Problem details:
List each line of the listing below that contains the word "lens", copying those lines in full.

### Material provided

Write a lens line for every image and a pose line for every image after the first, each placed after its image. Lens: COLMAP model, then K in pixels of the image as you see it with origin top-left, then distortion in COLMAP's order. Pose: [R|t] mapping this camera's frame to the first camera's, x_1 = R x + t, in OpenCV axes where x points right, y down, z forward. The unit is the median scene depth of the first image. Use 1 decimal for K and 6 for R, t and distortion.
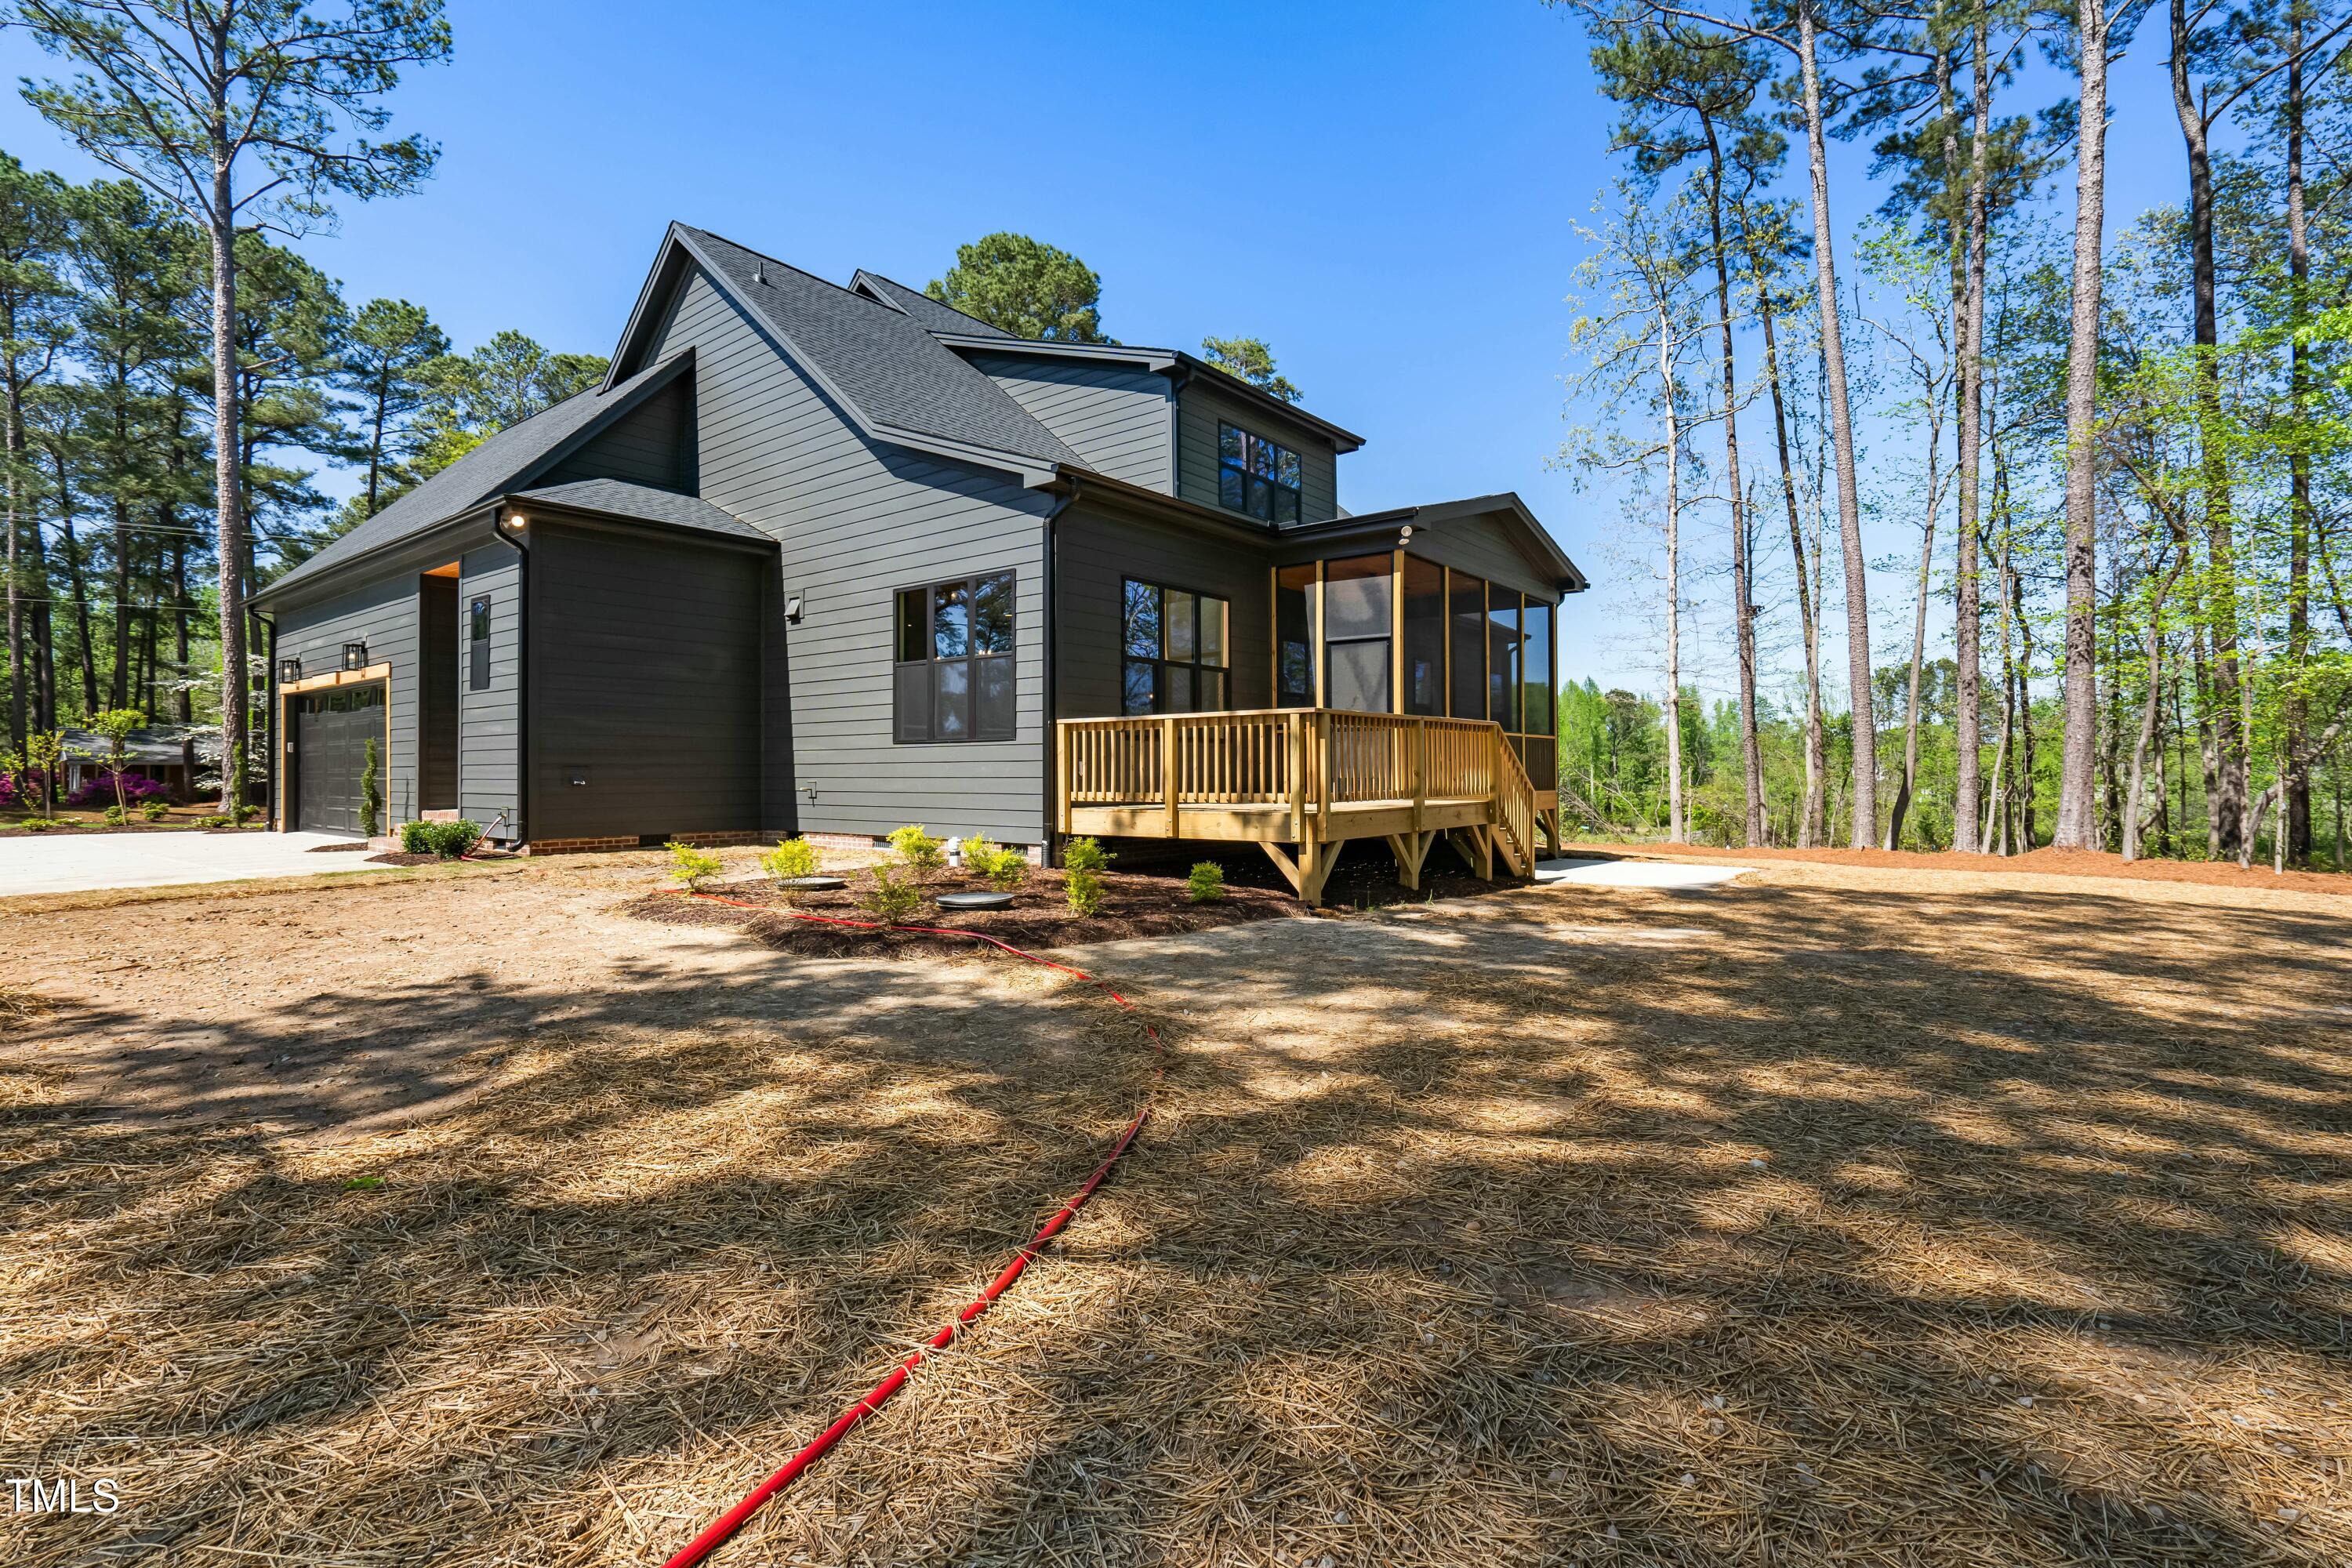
lens RADIAL K [[1082.7, 0, 1167.5], [0, 1082.7, 774.1], [0, 0, 1]] dist [-0.004465, 0.002269]
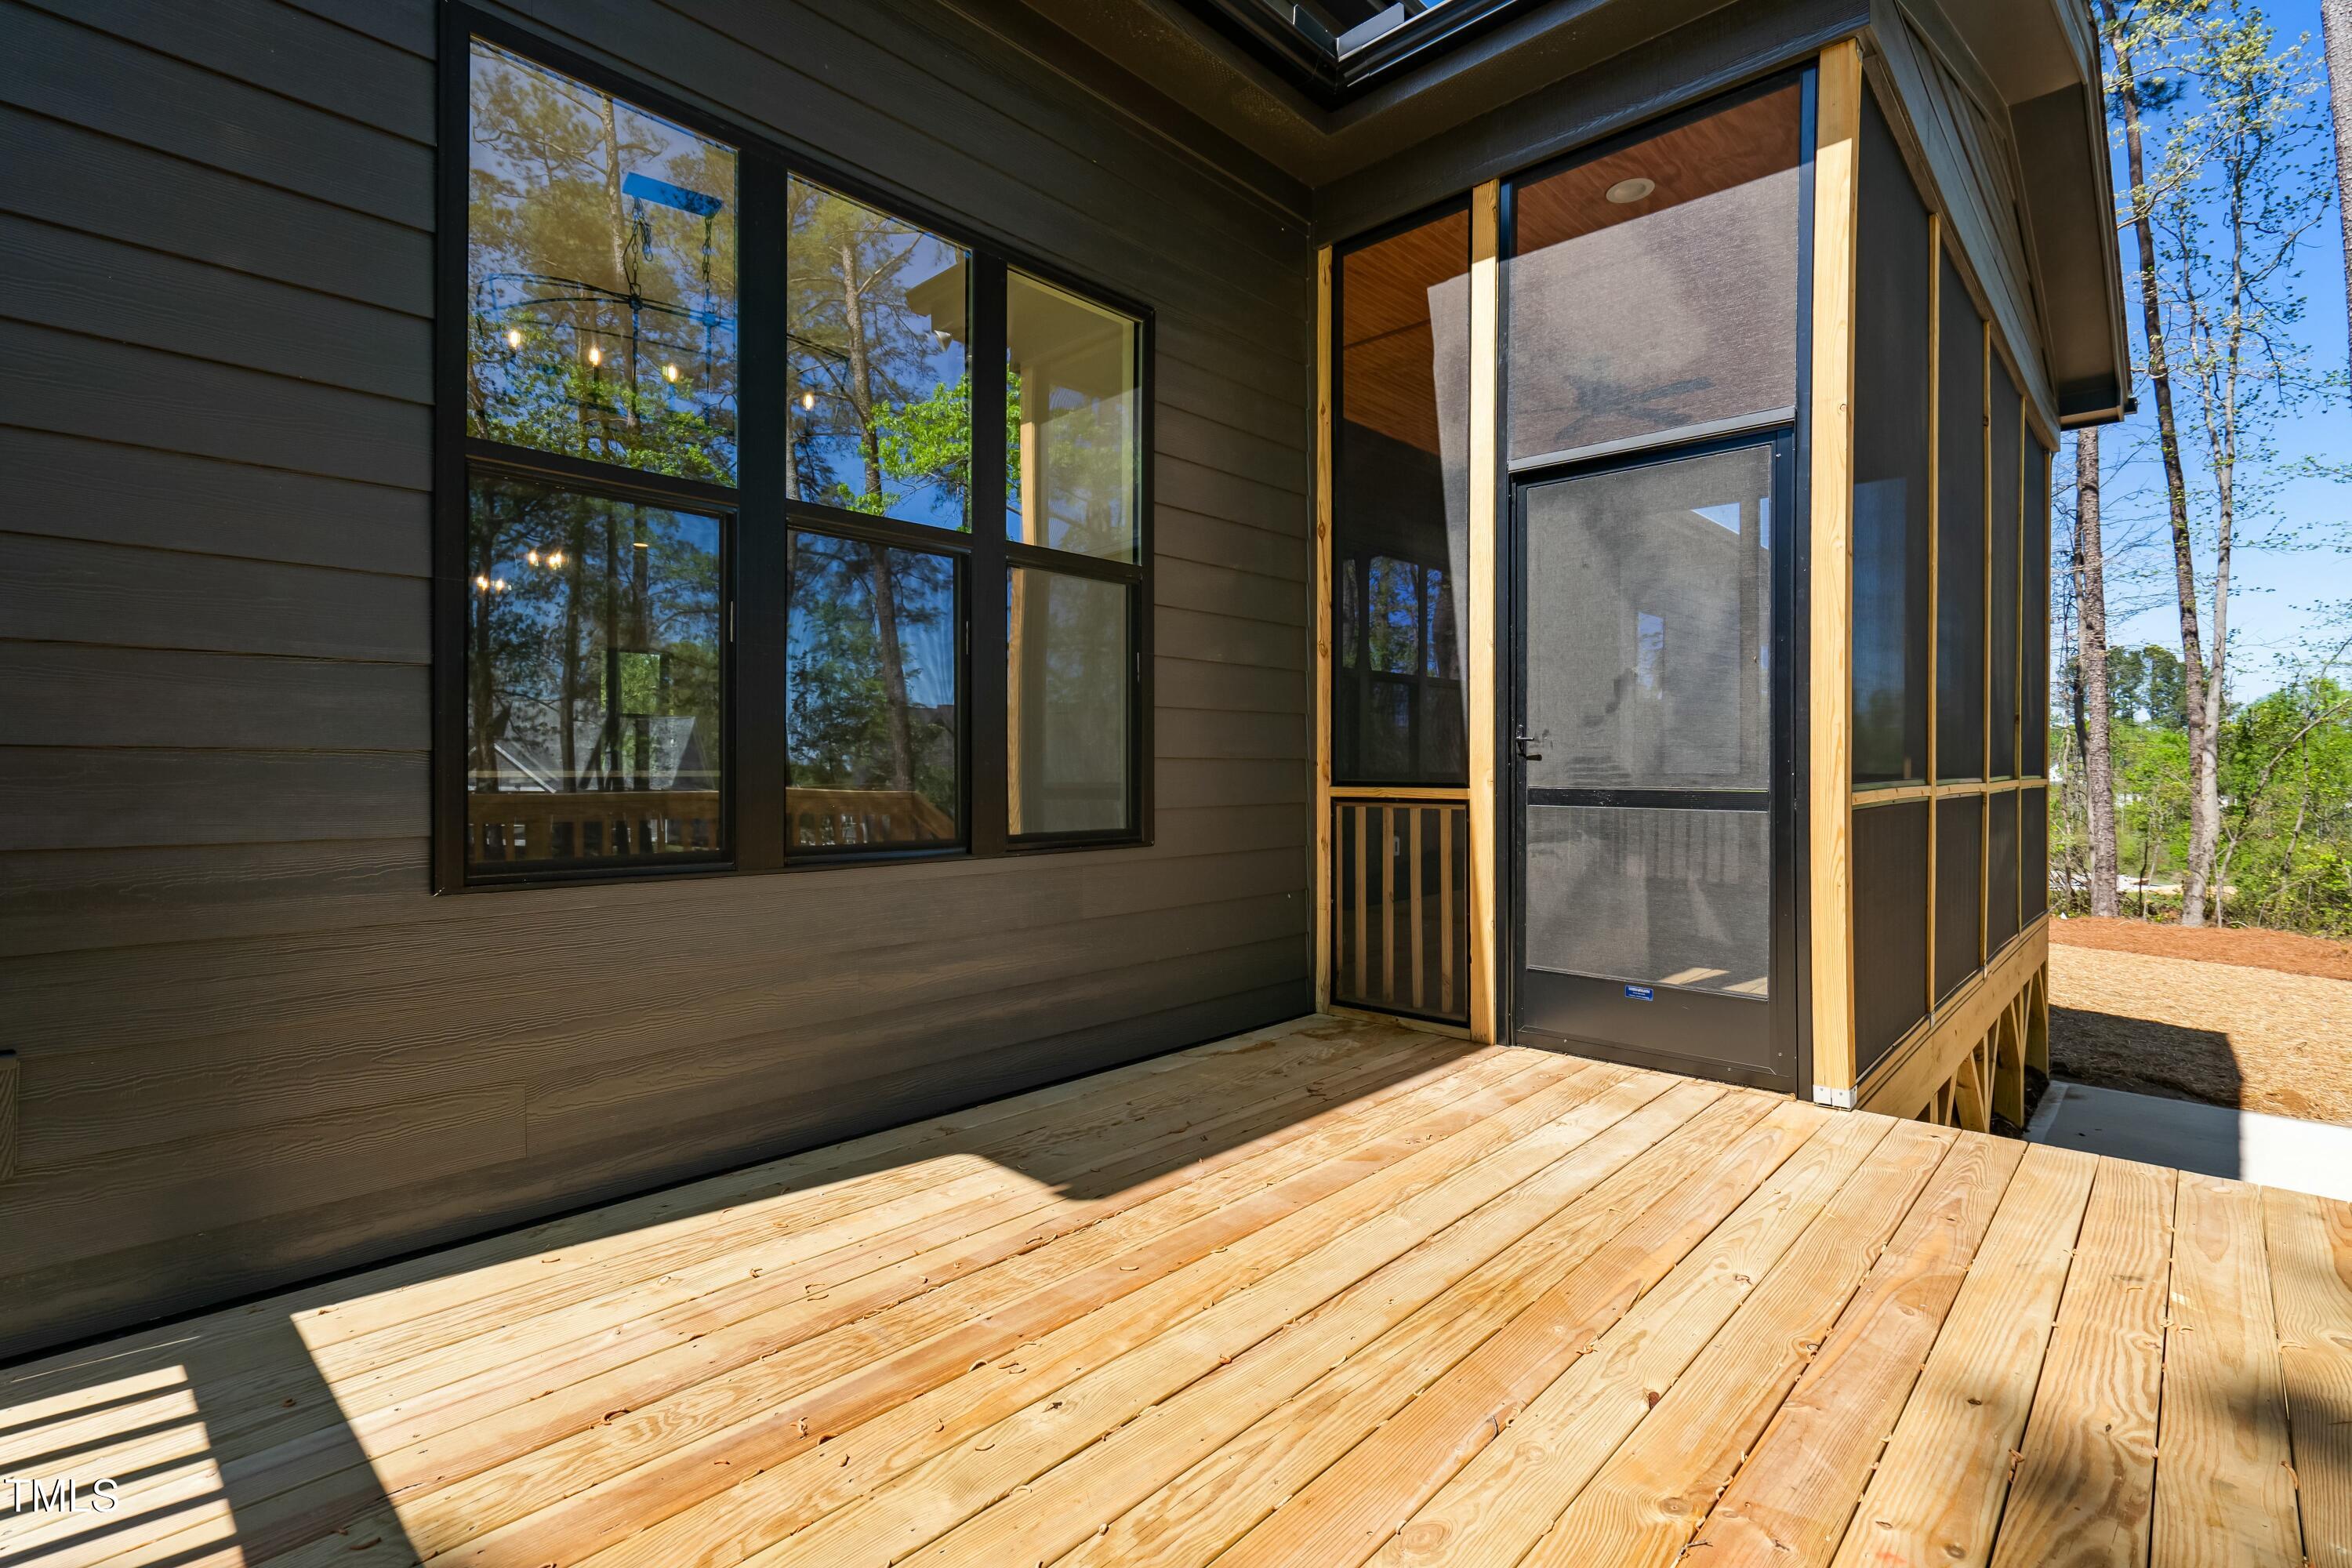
lens RADIAL K [[1082.7, 0, 1174.7], [0, 1082.7, 781.4], [0, 0, 1]] dist [-0.004465, 0.002269]
pose [[0.996814, 0.004782, -0.079615, 0.042089], [-0.003851, 0.999922, 0.011851, -0.023607], [0.079665, -0.011506, 0.996755, 0.360030]]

######

Worked solution:
Write a lens line for every image and a pose line for every image after the first, each placed after its image. Lens: COLMAP model, then K in pixels of the image as you see it with origin top-left, then distortion in COLMAP's order. Pose: [R|t] mapping this camera's frame to the first camera's, x_1 = R x + t, in OpenCV axes where x points right, y down, z forward. The unit is the median scene depth of the first image. Use 1 decimal for K and 6 for R, t and distortion.
lens RADIAL K [[1082.7, 0, 1167.5], [0, 1082.7, 774.1], [0, 0, 1]] dist [-0.004465, 0.002269]
lens RADIAL K [[1082.7, 0, 1174.7], [0, 1082.7, 781.4], [0, 0, 1]] dist [-0.004465, 0.002269]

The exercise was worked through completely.